Reproduce the text of the data below line for line, without any changes, and leave out the picture markers.

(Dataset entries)
========================================
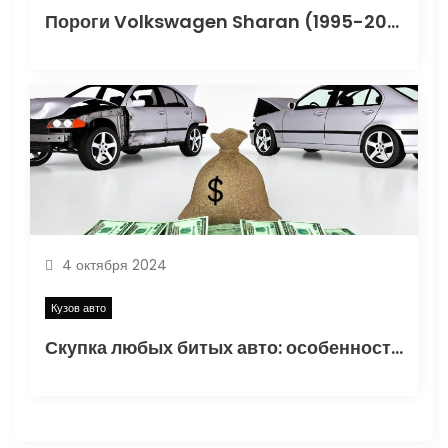
Пороги Volkswagen Sharan (1995-2010): Полный профиль, замена и уход
4 октября 2024
Кузов авто
Скупка любых битых авто: особенности и советы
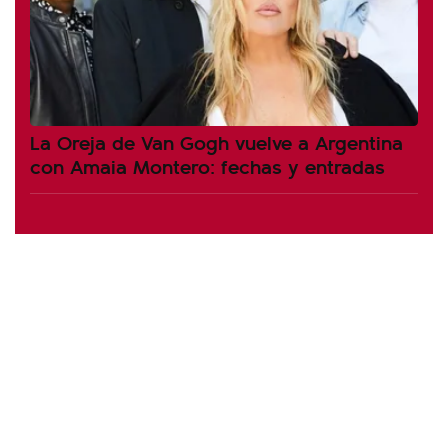
La Oreja de Van Gogh vuelve a Argentina
con Amaia Montero: fechas y entradas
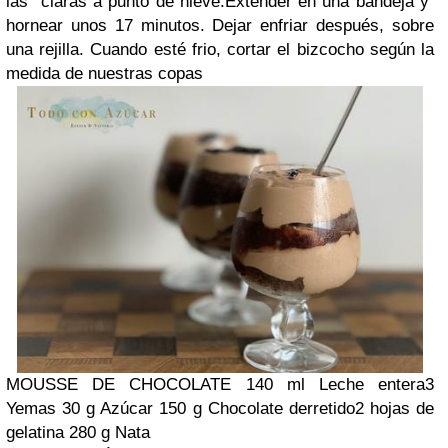
las claras a punto de nieve.Extender en una bandeja y
hornear unos 17 minutos. Dejar enfriar después, sobre
una rejilla. Cuando esté frio, cortar el bizcocho según la
medida de nuestras copas
MOUSSE DE CHOCOLATE 140 ml Leche entera3
Yemas 30 g Azúcar 150 g Chocolate derretido2 hojas de
gelatina 280 g Nata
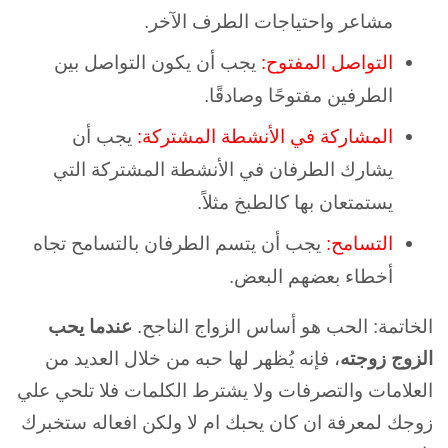
مشاعر واحتياجات الطرف الآخر.
التواصل المفتوح:
يجب أن يكون التواصل بين
الطرفين مفتوحًا وصادقًا.
المشاركة في الأنشطة المشتركة:
يجب أن
يشارك الطرفان في الأنشطة المشتركة التي
يستمتعان بها كالطبخ مثلاً.
التسامح:
يجب أن يتسم الطرفان بالتسامح تجاه
أخطاء بعضهم البعض.
الخاتمة: الحب هو أساس الزواج الناجح.
عندما يحب
الزوج زوجته
، فإنه يُظهر لها حبه من خلال العديد من
العلامات والتصرفات ولا يشترط الكلمات فلا تلحي علي
زوجك لمعرفة ان كان يحبك ام لا ولكن افعاله ستخبرك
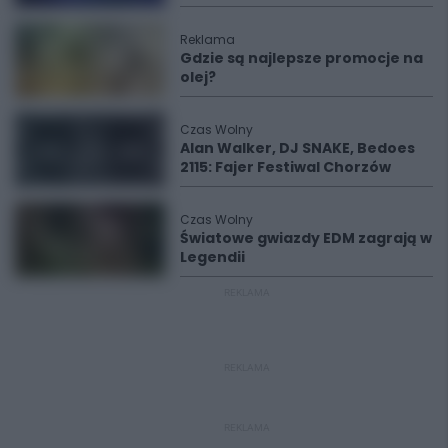
Reklama
Gdzie są najlepsze promocje na
olej?
Czas Wolny
Alan Walker, DJ SNAKE, Bedoes
2115: Fajer Festiwal Chorzów
Czas Wolny
Światowe gwiazdy EDM zagrają w
Legendii
REKLAMA
REKLAMA
REKLAMA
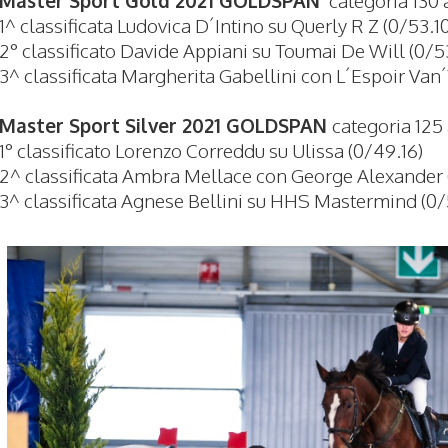
1^ classificata Ludovica D´Intino su Querly R Z (0/53.10
2° classificato Davide Appiani su Toumai De Will (0/5
3^ classificata Margherita Gabellini con L´Espoir Van
Master Sport Silver 2021 GOLDSPAN
categoria 125
1° classificato Lorenzo Correddu su Ulissa (0/49.16)
2^ classificata Ambra Mellace con George Alexander 
3^ classificata Agnese Bellini su HHS Mastermind (0/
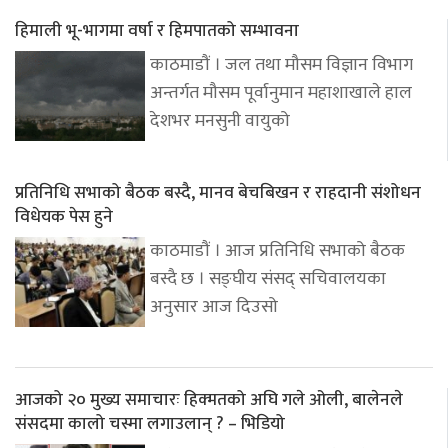
हिमाली भू-भागमा वर्षा र हिमपातको सम्भावना
काठमाडौं । जल तथा मौसम विज्ञान विभाग
अन्तर्गत मौसम पूर्वानुमान महाशाखाले हाल
देशभर मनसुनी वायुको
प्रतिनिधि सभाको बैठक बस्दै, मानव बेचबिखन र राहदानी संशोधन
विधेयक पेस हुने
काठमाडौं । आज प्रतिनिधि सभाको बैठक
बस्दै छ । सङ्घीय संसद् सचिवालयका
अनुसार आज दिउसो
आजको २० मुख्य समाचारः हिक्मतको अघि गले ओली, बालेनले
संसदमा कालो चस्मा लगाउलान् ? – भिडियो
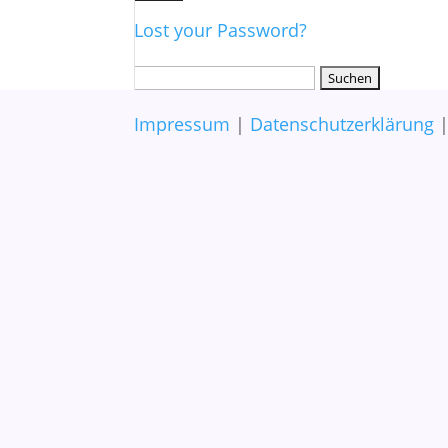
Lost your Password?
Suchen
nach:
Impressum
|
Datenschutzerklärung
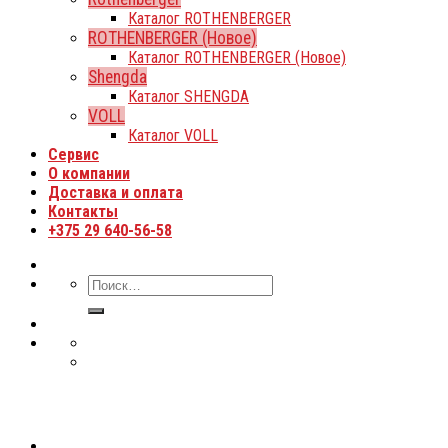
Каталог ROTHENBERGER
ROTHENBERGER (Новое)
Каталог ROTHENBERGER (Новое)
Shengda
Каталог SHENGDA
VOLL
Каталог VOLL
Сервис
О компании
Доставка и оплата
Контакты
+375 29 640-56-58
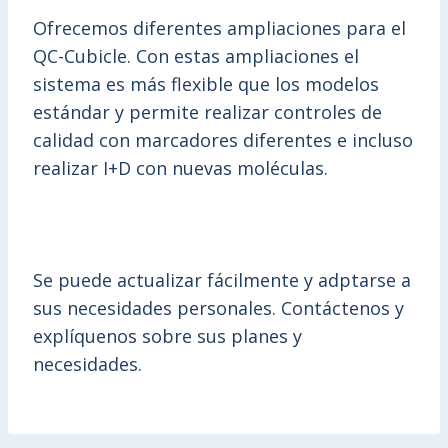
Ofrecemos diferentes ampliaciones para el
QC-Cubicle. Con estas ampliaciones el
sistema es más flexible que los modelos
estándar y permite realizar controles de
calidad con marcadores diferentes e incluso
realizar I+D con nuevas moléculas.
Se puede actualizar fácilmente y adptarse a
sus necesidades personales. Contáctenos y
explíquenos sobre sus planes y
necesidades.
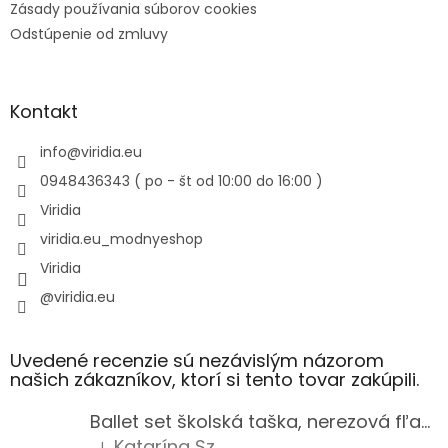
Zásady používania súborov cookies
Odstúpenie od zmluvy
Kontakt
info
@
viridia.eu
0948436343 ( po - št od 10:00 do 16:00 )
Viridia
viridia.eu_modnyeshop
Viridia
@viridia.eu
Uvedené recenzie sú nezávislým názorom
našich zákazníkov, ktorí si tento tovar zakúpili.
Ballet set školská taška, nerezová fľaša a plný peračník s motívom baletky pre dievča
Katarína Sz.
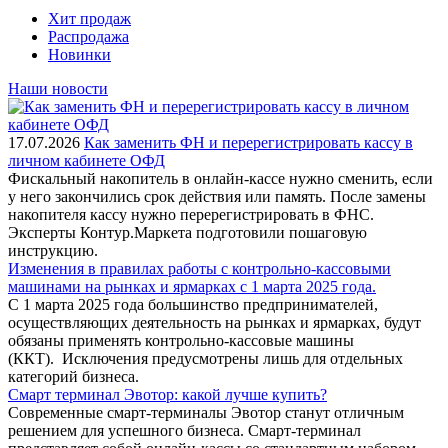
Хит продаж
Распродажа
Новинки
Наши новости
17.07.2026
Как заменить ФН и перерегистрировать кассу в
личном кабинете ОФД
Фискальный накопитель в онлайн-кассе нужно сменить, если
у него закончились срок действия или память. После замены
накопителя кассу нужно перерегистрировать в ФНС.
Эксперты Контур.Маркета подготовили пошаговую
инструкцию.
Изменения в правилах работы с контрольно-кассовыми
машинами на рынках и ярмарках с 1 марта 2025 года.
С 1 марта 2025 года большинство предпринимателей,
осуществляющих деятельность на рынках и ярмарках, будут
обязаны применять контрольно-кассовые машины
(ККТ). Исключения предусмотрены лишь для отдельных
категорий бизнеса.
Смарт терминал Эвотор: какой лучше купить?
Современные смарт-терминалы Эвотор станут отличным
решением для успешного бизнеса. Смарт-терминал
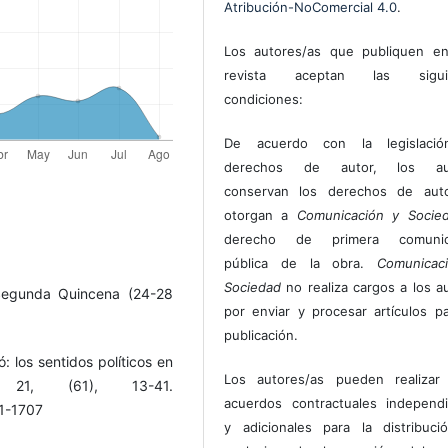
Atribución-NoComercial 4.0
.
Los autores/as que publiquen en
revista aceptan las sigui
condiciones:
De acuerdo con la legislaci
derechos de autor, los au
conservan los derechos de auto
otorgan a
Comunicación y Socie
derecho de primera comunic
pública de la obra.
Comunicac
Sociedad
no realiza cargos a los a
 Segunda Quincena (24-28
por enviar y procesar artículos p
publicación.
ó: los sentidos políticos en
Los autores/as pueden realizar 
21, (61), 13-41.
acuerdos contractuales independ
1-1707
y adicionales para la distribuc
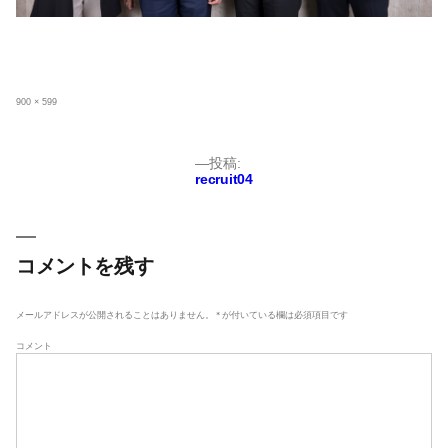
フ
900 × 599
ル
サ
イ
ズ
投
投稿:
recruit04
稿
ナ
ビ
ゲ
コメントを残す
ー
シ
メールアドレスが公開されることはありません。
*
が付いている欄は必須項目です
ョ
コメント
ン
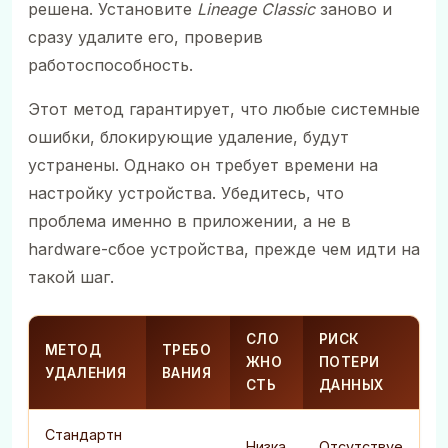
решена. Установите
Lineage Classic
заново и
сразу удалите его, проверив
работоспособность.
Этот метод гарантирует, что любые системные
ошибки, блокирующие удаление, будут
устранены. Однако он требует времени на
настройку устройства. Убедитесь, что
проблема именно в приложении, а не в
hardware-сбое устройства, прежде чем идти на
такой шаг.
СЛО
РИСК
МЕТОД
ТРЕБО
ЖНО
ПОТЕРИ
УДАЛЕНИЯ
ВАНИЯ
СТЬ
ДАННЫХ
Стандартн
Низка
Отсутствуе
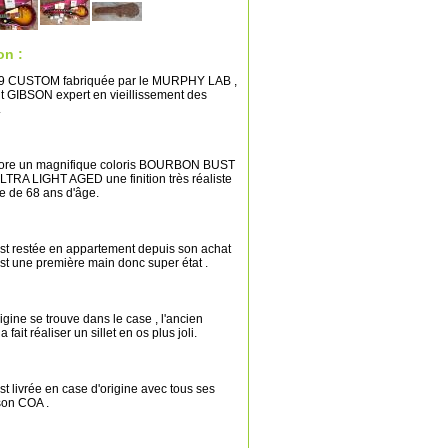
on :
R9 CUSTOM fabriquée par le MURPHY LAB ,
 GIBSON expert en vieillissement des
.
rbore un magnifique coloris BOURBON BUST
ULTRA LIGHT AGED une finition très réaliste
re de 68 ans d'âge.
est restée en appartement depuis son achat
est une première main donc super état .
origine se trouve dans le case , l'ancien
a fait réaliser un sillet en os plus joli.
st livrée en case d'origine avec tous ses
son COA .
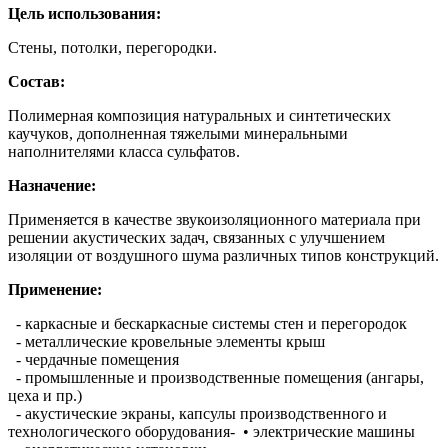
Цель использования:
Стены, потолки, перегородки.
Состав:
Полимерная композиция натуральных и синтетических
каучуков, дополненная тяжелыми минеральными
наполнителями класса сульфатов.
Назначение:
Применяется в качестве звукоизоляционного материала при
решении акустических задач, связанных с улучшением
изоляции от воздушного шума различных типов конструкций.
Применение:
- каркасные и бескаркасные системы стен и перегородок
- металлические кровельные элементы крыш
- чердачные помещения
- промышленные и производственные помещения (ангары,
цеха и пр.)
- акустические экраны, капсулы производственного и
технологического оборудования- • электрические машины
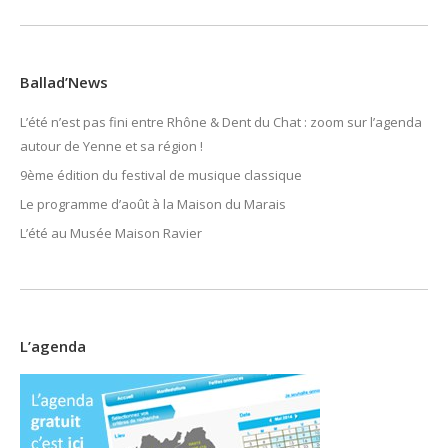
Ballad’News
L’été n’est pas fini entre Rhône & Dent du Chat : zoom sur l’agenda
autour de Yenne et sa région !
9ème édition du festival de musique classique
Le programme d’août à la Maison du Marais
L’été au Musée Maison Ravier
L’agenda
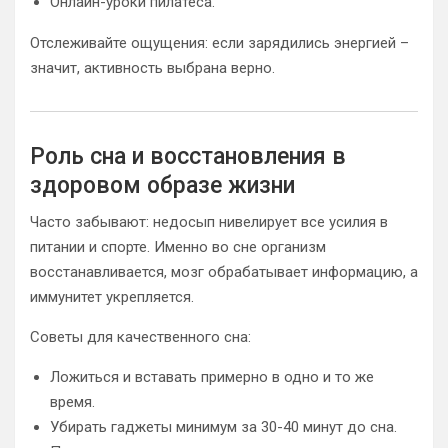
Онлайн-уроки пилатеса.
Отслеживайте ощущения: если зарядились энергией –
значит, активность выбрана верно.
Роль сна и восстановления в
здоровом образе жизни
Часто забывают: недосып нивелирует все усилия в
питании и спорте. Именно во сне организм
восстанавливается, мозг обрабатывает информацию, а
иммунитет укрепляется.
Советы для качественного сна:
Ложиться и вставать примерно в одно и то же
время.
Убирать гаджеты минимум за 30-40 минут до сна.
========================================
* Solution to this task *
Пороги Volkswagen Sharan (1995-2010): Полный профиль, замена и уход
4 октября 2024
Кузов авто
Скупка любых битых авто: особенности и советы
La Oreja de Van Gogh vuelve a Argentina
con Amaia Montero: fechas y entradas
las claras a punto de nieve.Extender en una bandeja y
hornear unos 17 minutos. Dejar enfriar después, sobre
una rejilla. Cuando esté frio, cortar el bizcocho según la
medida de nuestras copas
MOUSSE DE CHOCOLATE 140 ml Leche entera3
Yemas 30 g Azúcar 150 g Chocolate derretido2 hojas de
gelatina 280 g Nata
مشاعر واحتياجات الطرف الآخر.
التواصل المفتوح:
يجب أن يكون التواصل بين
الطرفين مفتوحًا وصادقًا.
المشاركة في الأنشطة المشتركة:
يجب أن
يشارك الطرفان في الأنشطة المشتركة التي
يستمتعان بها كالطبخ مثلاً.
التسامح:
يجب أن يتسم الطرفان بالتسامح تجاه
أخطاء بعضهم البعض.
الخاتمة: الحب هو أساس الزواج الناجح.
عندما يحب
الزوج زوجته
، فإنه يُظهر لها حبه من خلال العديد من
العلامات والتصرفات ولا يشترط الكلمات فلا تلحي علي
زوجك لمعرفة ان كان يحبك ام لا ولكن افعاله ستخبرك
Reklama
Gdzie są najlepsze promocje na
olej?
Czas Wolny
Alan Walker, DJ SNAKE, Bedoes
2115: Fajer Festiwal Chorzów
Czas Wolny
Światowe gwiazdy EDM zagrają w
Legendii
REKLAMA
REKLAMA
REKLAMA
1^ classificata Ludovica D´Intino su Querly R Z (0/53.10
2° classificato Davide Appiani su Toumai De Will (0/5
3^ classificata Margherita Gabellini con L´Espoir Van
Master Sport Silver 2021 GOLDSPAN
categoria 125
1° classificato Lorenzo Correddu su Ulissa (0/49.16)
2^ classificata Ambra Mellace con George Alexander 
3^ classificata Agnese Bellini su HHS Mastermind (0/
हिमाली भू-भागमा वर्षा र हिमपातको सम्भावना
काठमाडौं । जल तथा मौसम विज्ञान विभाग
अन्तर्गत मौसम पूर्वानुमान महाशाखाले हाल
देशभर मनसुनी वायुको
प्रतिनिधि सभाको बैठक बस्दै, मानव बेचबिखन र राहदानी संशोधन
विधेयक पेस हुने
काठमाडौं । आज प्रतिनिधि सभाको बैठक
बस्दै छ । सङ्घीय संसद् सचिवालयका
अनुसार आज दिउसो
आजको २० मुख्य समाचारः हिक्मतको अघि गले ओली, बालेनले
संसदमा कालो चस्मा लगाउलान् ? – भिडियो
Lost your Password?
Suchen
nach:
Impressum
|
Datenschutzerklärung
Каталог ROTHENBERGER
ROTHENBERGER (Новое)
Каталог ROTHENBERGER (Новое)
Shengda
Каталог SHENGDA
VOLL
Каталог VOLL
Сервис
О компании
Доставка и оплата
Контакты
+375 29 640-56-58
Ofrecemos diferentes ampliaciones para el
QC-Cubicle. Con estas ampliaciones el
sistema es más flexible que los modelos
estándar y permite realizar controles de
calidad con marcadores diferentes e incluso
realizar I+D con nuevas moléculas.
Se puede actualizar fácilmente y adptarse a
sus necesidades personales. Contáctenos y
explíquenos sobre sus planes y
necesidades.
Zásady používania súborov cookies
Odstúpenie od zmluvy
Kontakt
info
@
viridia.eu
0948436343 ( po - št od 10:00 do 16:00 )
Viridia
viridia.eu_modnyeshop
Viridia
@viridia.eu
Uvedené recenzie sú nezávislým názorom
našich zákazníkov, ktorí si tento tovar zakúpili.
Ballet set školská taška, nerezová fľaša a plný peračník s motívom baletky pre dievča
Katarína Sz.
Хит продаж
Распродажа
Новинки
Наши новости
17.07.2026
Как заменить ФН и перерегистрировать кассу в
личном кабинете ОФД
Фискальный накопитель в онлайн-кассе нужно сменить, если
у него закончились срок действия или память. После замены
накопителя кассу нужно перерегистрировать в ФНС.
Эксперты Контур.Маркета подготовили пошаговую
инструкцию.
Изменения в правилах работы с контрольно-кассовыми
машинами на рынках и ярмарках с 1 марта 2025 года.
С 1 марта 2025 года большинство предпринимателей,
осуществляющих деятельность на рынках и ярмарках, будут
обязаны применять контрольно-кассовые машины
(ККТ). Исключения предусмотрены лишь для отдельных
категорий бизнеса.
Смарт терминал Эвотор: какой лучше купить?
Современные смарт-терминалы Эвотор станут отличным
решением для успешного бизнеса. Смарт-терминал
Atribución-NoComercial 4.0
.
Los autores/as que publiquen en
revista aceptan las sigui
condiciones:
De acuerdo con la legislaci
derechos de autor, los au
conservan los derechos de auto
otorgan a
Comunicación y Socie
derecho de primera comunic
pública de la obra.
Comunicac
Sociedad
no realiza cargos a los a
 Segunda Quincena (24-28
por enviar y procesar artículos p
publicación.
ó: los sentidos políticos en
Los autores/as pueden realizar 
21, (61), 13-41.
acuerdos contractuales independ
1-1707
y adicionales para la distribuc
フ
900 × 599
ル
サ
イ
ズ
投
投稿:
recruit04
稿
ナ
ビ
ゲ
コメントを残す
ー
シ
メールアドレスが公開されることはありません。
*
が付いている欄は必須項目です
ョ
コメント
ン
решена. Установите
Lineage Classic
заново и
сразу удалите его, проверив
работоспособность.
Этот метод гарантирует, что любые системные
ошибки, блокирующие удаление, будут
устранены. Однако он требует времени на
настройку устройства. Убедитесь, что
проблема именно в приложении, а не в
hardware-сбое устройства, прежде чем идти на
такой шаг.
СЛО
РИСК
МЕТОД
ТРЕБО
ЖНО
ПОТЕРИ
УДАЛЕНИЯ
ВАНИЯ
СТЬ
ДАННЫХ
Стандартн
Низка
Отсутствуе
on :
R9 CUSTOM fabriquée par le MURPHY LAB ,
 GIBSON expert en vieillissement des
.
rbore un magnifique coloris BOURBON BUST
ULTRA LIGHT AGED une finition très réaliste
re de 68 ans d'âge.
est restée en appartement depuis son achat
est une première main donc super état .
origine se trouve dans le case , l'ancien
a fait réaliser un sillet en os plus joli.
st livrée en case d'origine avec tous ses
son COA .
Цель использования:
Стены, потолки, перегородки.
Состав:
Полимерная композиция натуральных и синтетических
каучуков, дополненная тяжелыми минеральными
наполнителями класса сульфатов.
Назначение:
Применяется в качестве звукоизоляционного материала при
решении акустических задач, связанных с улучшением
изоляции от воздушного шума различных типов конструкций.
Применение:
- каркасные и бескаркасные системы стен и перегородок
- металлические кровельные элементы крыш
- чердачные помещения
- промышленные и производственные помещения (ангары,
цеха и пр.)
- акустические экраны, капсулы производственного и
технологического оборудования- • электрические машины
Ballad’News
L’été n’est pas fini entre Rhône & Dent du Chat : zoom sur l’agenda
autour de Yenne et sa région !
9ème édition du festival de musique classique
Le programme d’août à la Maison du Marais
L’été au Musée Maison Ravier
L’agenda
Онлайн-уроки пилатеса.
Отслеживайте ощущения: если зарядились энергией –
значит, активность выбрана верно.
Роль сна и восстановления в
здоровом образе жизни
Часто забывают: недосып нивелирует все усилия в
питании и спорте. Именно во сне организм
восстанавливается, мозг обрабатывает информацию, а
иммунитет укрепляется.
Советы для качественного сна:
Ложиться и вставать примерно в одно и то же
время.
Убирать гаджеты минимум за 30-40 минут до сна.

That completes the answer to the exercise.